Extracted information:

··········

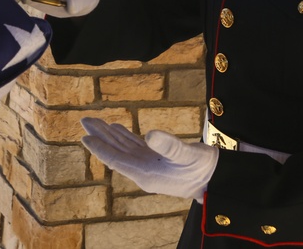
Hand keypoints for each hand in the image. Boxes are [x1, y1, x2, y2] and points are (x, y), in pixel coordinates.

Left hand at [80, 117, 217, 200]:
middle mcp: (144, 172)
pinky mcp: (157, 161)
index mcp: (146, 174)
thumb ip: (170, 145)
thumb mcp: (188, 155)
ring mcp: (149, 167)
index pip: (117, 160)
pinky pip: (135, 148)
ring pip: (124, 149)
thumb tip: (150, 134)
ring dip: (110, 135)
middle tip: (84, 120)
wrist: (218, 180)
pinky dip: (125, 137)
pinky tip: (118, 129)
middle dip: (100, 137)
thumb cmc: (204, 168)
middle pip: (116, 152)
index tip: (85, 137)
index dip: (100, 148)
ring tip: (96, 122)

··········

What is needed:
Nothing but the lines from the one with "middle tip: (84, 120)" through the last line of the entries should be repeated, and those exactly.

Your solution:
middle tip: (84, 120)
wrist: (218, 180)
pinky dip: (125, 137)
pinky tip: (118, 129)
middle dip: (100, 137)
thumb cmc: (204, 168)
middle pip: (116, 152)
index tip: (85, 137)
index dip: (100, 148)
ring tip: (96, 122)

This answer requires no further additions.